The AlphaGo versus Lee Se-dol match three years ago was a milestone in which a machine for the first time took down the human champion in the ancient game of Go. The 18-time Korean national world champion managed to save face with one win against the algorithm software in the five-game match that was streamed live across the world. Through the feat of DeepMind, Google was able to dominate over 70 percent of the fledgling artificial intelligence (AI) market. Google estimated the match had achieved a multimillion-dollar market effect. The Four Seasons Hotel in downtown Seoul also benefited from a stream of guests of AI engineers and Go players because it hosted the historic match.

Since then, AI has quickly invaded both industrial sites and our everyday lives. Having already beaten humans in performance and precision in professional fields, the question is how humans can defend their jobs against the machines. As the threat to jobs has become real, most experts believe “fractionalization and convergence” in the labor market will likely accelerate due to a surge in technological refugees.

In the United States, working without limits in time and space is being referred to as the opposite of regular or permanent jobs. In Japan, there are several types of “freeters,” or people lacking full-time employment. One type is those opting for odd jobs so as not to become “wage slaves.” They voluntarily juggle a driving gig at Uber in the daytime and a delivery job at night. It becomes blurry whether one is a wage earner or an employer. In Korea, some convenience store owners already take home a smaller income than their part-time employees due to drastic hikes in the minimum wage.

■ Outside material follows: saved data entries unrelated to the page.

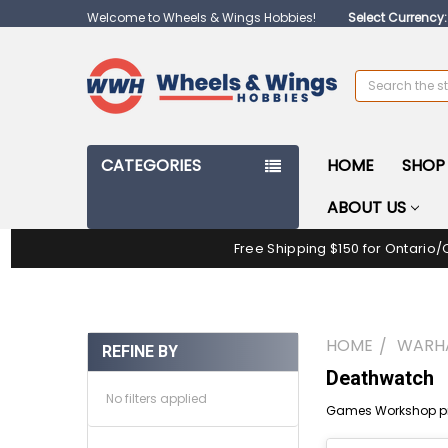
Welcome to Wheels & Wings Hobbies!
Select Currency
Search
CATEGORIES
HOME
SHOP 
ABOUT US
Free Shipping $150 for Ontario/
HOME
WARH
REFINE BY
Deathwatch
No filters applied
Games Workshop pr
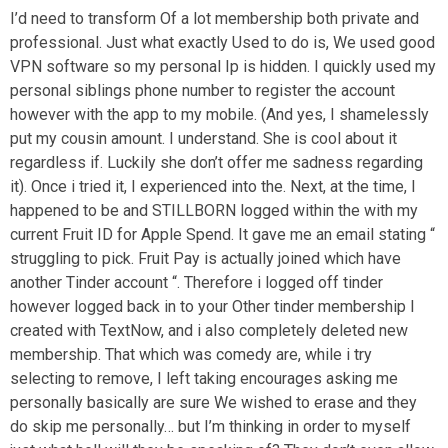
I’d need to transform Of a lot membership both private and
professional. Just what exactly Used to do is, We used good
VPN software so my personal Ip is hidden.
I quickly used my
personal siblings phone number to register the account
however with the app to my mobile. (And yes, I shamelessly
put my cousin amount. I understand. She is cool about it
regardless if. Luckily she don’t offer me sadness regarding
it). Once i tried it, I experienced into the. Next, at the time, I
happened to be and STILLBORN logged within the with my
current Fruit ID for Apple Spend. It gave me an email stating “
struggling to pick. Fruit Pay is actually joined which have
another Tinder account “. Therefore i logged off tinder
however logged back in to your Other tinder membership I
created with TextNow, and i also completely deleted new
membership. That which was comedy are, while i try
selecting to remove, I left taking encourages asking me
personally basically are sure We wished to erase and they
do skip me personally… but I’m thinking in order to myself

Neoclassical economics determined wages based on the balance between the marginal value of work and the marginal value of leisure. That thought has changed greatly. German sociologist Ulrich Beck had likened life to a cup of cappuccino with the “sweet cream” of leisure on top of the sour espresso of work. These days, one would desire a latte with the half-half mix of espresso and milk. Forcing the 52-hour workweek does not ensure a work-life-balance. A journalist cannot strictly divide their work by hours.

The boundaries of work and study have also become blurry. Society and the workplace are now responsible for schooling. Today, various scholars and experts from journalism, education, social science and software fields hold a seminar at the Press Center in downtown Seoul on the theme of the future of labor and work in the age of automation.

The forum will discuss what jobs are sustainable and insecure in the future, as well as the new types of jobs in the age of AI. Various civilian experiments on job sharing and community projects will be introduced.

One presenter will ask politicians to spend sufficient money to nurture talent for the fourth industrial revolution and concentrate on removing regulations and norms that get in the way of innovation.